>> START PROVIDED TEXT

Your foundation starts with keeping more of the money you make. Second, you protect what you’ve built. Finally, you increase your income to create time and money freedom and expand your legacy.
Insurance fits in the protection stage. With it, your livelihood is no longer at risk, but secure, regardless of the life circumstances you face.
Your protection is like a roof on your financial house. When the shingles are sufficient and cover the whole house, it keeps storms outside your house, preventing them from getting inside and destroying your belongings. Similarly, when you have adequate insurance protection, your income and assets you’ve built are safe from financial storms that may occur in your life.
Everyone Wants Insurance
Let’s address one misconception so we can start off on the same page. The truth is that everyone wants insurance and as much of it as they can get.
Why?
If it were free, how much would you get?
You and just about everyone else would want it all. I think the lines would be even longer than the ones camped outside a new Chick-fil-A grand opening that give the first 100 a year of free chicken sandwich meals.
Now, we all know that we can’t get something for nothing. No insurance company would agree to that arrangement, because it’s unsustainable. They’d always lose money, go out of business, and that would put you right back in the same position of having no insurance.
Because there’s a cost to transfer risk, you now have to decide if it’s worth it to you.
Perception of Cost vs. Reality
On the surface, it appears there’s a positive correlation between the amount coverage and the cost. When the amount of insurance goes up, so does the price tag. Logically then, the way to achieve the lowest cost would be to have the least insurance.
Given that perspective, most people run the cost-benefit analysis throughout their life to calibrate how much coverage to have at any given point in time. They carefully measure needs and weigh the benefits and costs like two kids on an old-fashioned see-saw, looking for equilibrium. Do the benefits outweigh the costs or is it the other way around?
But that’s not the whole story. Most don’t see the big picture because of the opportunity costs that lurk just out of view.
Let’s dive into the heart of the matter so that we can gain some clarity in our decision-making.
The Panoramic View
As with all parts of your financial life, the whole system is more important than the individual components. To make sure each piece fits the larger purpose of your life, let’s come back to the big picture of an optimized personal economy that’s in your control.
You’re earning, spending, giving, saving, and investing from a perspective of abundance. You know that you have everything you need and that you create wealth by serving others.
Because you protect what you have built, you have future guarantees that your assets and cash flow will be there for you.
You find and fix the places where money is leaking out of your control so that you keep more of the money you make.
And, you’re accelerating wealth by earning cash flow from your assets.
Previously in This Series
This series outlines the 11 reasons why you want to protect your money. If you haven’t seen the first seven reasons, check out the prior posts:
In Why You Want Insurance Part 1: Insurance Transfers Risk, we discussed what insurance does. The job of insurance to contractually intercept the financial risk of adverse life events.
In Why You Want Insurance Part 2: It Protects Your Human Life Value, we pulled back the why of insurance and how it’s meaningful to you. Insurance protects your greatest asset: you – the source of your assets, income, and cash flow.
The Questions We’re Answering Today
Today, we’re tackling the costs and opportunity costs to determine how expensive insuring or not insuring is. We’ll dig into the last four reasons why you want to protect your money, and help you answer:
- How much insurance do I need?

>> END PROVIDED TEXT

**WORK TO BE COMPLETED:** Please answer from the insurance text: what does it compare your protection to?

>> START STORED ROWS

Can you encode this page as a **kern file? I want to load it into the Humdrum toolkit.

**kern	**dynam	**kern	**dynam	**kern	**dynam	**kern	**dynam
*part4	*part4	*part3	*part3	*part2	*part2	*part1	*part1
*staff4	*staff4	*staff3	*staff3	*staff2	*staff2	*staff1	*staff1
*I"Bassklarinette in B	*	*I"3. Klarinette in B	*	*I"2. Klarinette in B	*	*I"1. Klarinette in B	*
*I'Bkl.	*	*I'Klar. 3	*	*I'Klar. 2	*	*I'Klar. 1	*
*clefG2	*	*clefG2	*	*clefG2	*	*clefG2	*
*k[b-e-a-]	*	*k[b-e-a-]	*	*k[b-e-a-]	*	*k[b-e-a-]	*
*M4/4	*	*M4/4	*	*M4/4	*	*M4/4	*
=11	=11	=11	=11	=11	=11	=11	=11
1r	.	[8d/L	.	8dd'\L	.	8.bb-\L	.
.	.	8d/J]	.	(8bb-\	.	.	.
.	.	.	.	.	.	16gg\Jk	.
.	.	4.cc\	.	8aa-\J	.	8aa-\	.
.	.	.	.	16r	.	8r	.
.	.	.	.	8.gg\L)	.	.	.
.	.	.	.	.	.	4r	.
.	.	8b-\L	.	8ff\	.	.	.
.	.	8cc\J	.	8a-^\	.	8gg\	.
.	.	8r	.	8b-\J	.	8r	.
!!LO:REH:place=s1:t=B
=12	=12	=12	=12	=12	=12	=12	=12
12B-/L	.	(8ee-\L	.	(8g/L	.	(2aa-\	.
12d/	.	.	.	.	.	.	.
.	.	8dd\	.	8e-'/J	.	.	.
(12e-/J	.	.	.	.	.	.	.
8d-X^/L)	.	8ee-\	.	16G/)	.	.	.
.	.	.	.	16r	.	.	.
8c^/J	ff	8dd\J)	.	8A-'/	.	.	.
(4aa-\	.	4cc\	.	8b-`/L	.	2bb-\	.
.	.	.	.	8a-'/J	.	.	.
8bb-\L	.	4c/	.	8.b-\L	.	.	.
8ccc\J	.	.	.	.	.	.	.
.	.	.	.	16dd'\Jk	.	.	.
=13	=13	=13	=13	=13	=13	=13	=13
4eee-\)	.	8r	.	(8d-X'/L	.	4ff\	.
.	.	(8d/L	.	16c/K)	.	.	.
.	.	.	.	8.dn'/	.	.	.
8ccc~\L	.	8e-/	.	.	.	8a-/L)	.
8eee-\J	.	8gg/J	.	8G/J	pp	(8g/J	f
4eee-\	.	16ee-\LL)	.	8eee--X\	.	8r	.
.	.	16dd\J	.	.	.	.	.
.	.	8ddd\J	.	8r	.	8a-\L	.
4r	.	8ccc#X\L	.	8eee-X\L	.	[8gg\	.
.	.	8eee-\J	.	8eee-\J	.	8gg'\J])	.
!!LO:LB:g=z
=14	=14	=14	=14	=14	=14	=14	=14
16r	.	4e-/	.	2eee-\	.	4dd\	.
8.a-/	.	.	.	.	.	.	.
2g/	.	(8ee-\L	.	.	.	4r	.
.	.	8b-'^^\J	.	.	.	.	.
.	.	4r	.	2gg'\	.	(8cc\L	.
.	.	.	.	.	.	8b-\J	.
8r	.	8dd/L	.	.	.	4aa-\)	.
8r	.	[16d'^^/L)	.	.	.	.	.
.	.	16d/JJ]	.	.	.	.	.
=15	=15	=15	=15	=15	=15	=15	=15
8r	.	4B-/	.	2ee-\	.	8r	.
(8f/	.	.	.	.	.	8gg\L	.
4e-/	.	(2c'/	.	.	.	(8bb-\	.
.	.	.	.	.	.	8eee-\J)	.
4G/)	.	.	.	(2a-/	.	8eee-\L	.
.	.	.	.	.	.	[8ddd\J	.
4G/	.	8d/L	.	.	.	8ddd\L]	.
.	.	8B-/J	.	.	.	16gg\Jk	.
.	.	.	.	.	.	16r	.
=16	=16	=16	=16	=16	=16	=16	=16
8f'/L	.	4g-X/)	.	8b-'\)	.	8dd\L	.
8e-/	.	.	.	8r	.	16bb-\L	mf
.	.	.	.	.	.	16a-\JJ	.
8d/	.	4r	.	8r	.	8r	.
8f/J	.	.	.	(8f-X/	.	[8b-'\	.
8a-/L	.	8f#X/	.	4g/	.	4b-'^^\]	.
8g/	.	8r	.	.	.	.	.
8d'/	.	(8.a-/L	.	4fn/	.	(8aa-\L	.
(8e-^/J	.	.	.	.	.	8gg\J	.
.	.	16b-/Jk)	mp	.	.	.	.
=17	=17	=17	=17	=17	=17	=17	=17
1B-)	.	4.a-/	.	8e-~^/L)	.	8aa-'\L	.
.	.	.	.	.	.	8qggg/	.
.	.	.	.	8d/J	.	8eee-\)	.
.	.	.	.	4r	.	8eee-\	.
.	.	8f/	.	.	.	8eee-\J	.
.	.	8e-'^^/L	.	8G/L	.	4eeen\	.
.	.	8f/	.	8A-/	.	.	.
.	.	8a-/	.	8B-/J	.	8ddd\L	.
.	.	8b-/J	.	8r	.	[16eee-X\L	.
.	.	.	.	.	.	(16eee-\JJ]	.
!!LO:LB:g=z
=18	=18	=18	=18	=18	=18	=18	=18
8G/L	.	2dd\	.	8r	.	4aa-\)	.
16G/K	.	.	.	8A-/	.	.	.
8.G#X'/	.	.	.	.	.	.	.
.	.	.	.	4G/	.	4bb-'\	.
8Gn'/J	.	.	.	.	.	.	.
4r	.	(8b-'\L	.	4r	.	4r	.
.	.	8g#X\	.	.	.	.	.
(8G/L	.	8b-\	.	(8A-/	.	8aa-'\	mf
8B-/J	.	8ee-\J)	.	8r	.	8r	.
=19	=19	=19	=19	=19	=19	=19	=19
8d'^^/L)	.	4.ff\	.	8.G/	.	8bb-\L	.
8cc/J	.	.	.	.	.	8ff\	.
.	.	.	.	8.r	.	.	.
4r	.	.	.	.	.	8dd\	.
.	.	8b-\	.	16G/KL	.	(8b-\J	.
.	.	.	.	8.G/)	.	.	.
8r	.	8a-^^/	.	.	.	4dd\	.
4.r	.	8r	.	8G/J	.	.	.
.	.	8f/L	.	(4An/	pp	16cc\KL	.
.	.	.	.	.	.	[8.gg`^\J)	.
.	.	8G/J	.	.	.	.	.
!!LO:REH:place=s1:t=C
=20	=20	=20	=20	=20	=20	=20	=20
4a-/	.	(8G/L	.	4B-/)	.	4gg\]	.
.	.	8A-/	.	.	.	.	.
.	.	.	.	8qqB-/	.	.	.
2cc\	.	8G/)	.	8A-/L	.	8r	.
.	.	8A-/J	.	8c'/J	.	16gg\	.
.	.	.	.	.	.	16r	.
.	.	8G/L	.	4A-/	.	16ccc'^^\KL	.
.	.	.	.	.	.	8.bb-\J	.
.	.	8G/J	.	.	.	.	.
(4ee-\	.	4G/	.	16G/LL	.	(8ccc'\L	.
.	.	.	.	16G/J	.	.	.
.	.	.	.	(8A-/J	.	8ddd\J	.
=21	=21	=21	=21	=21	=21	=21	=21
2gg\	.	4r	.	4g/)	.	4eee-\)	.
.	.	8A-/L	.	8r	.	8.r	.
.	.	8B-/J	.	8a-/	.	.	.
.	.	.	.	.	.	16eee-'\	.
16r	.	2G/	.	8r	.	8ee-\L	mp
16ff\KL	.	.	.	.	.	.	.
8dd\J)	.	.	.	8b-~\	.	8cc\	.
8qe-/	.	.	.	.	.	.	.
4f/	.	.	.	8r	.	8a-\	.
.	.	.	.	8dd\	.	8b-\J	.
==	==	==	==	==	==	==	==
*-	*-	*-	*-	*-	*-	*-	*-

>> END STORED ROWS

**ANSWER IN FULL:** A roof on your financial house.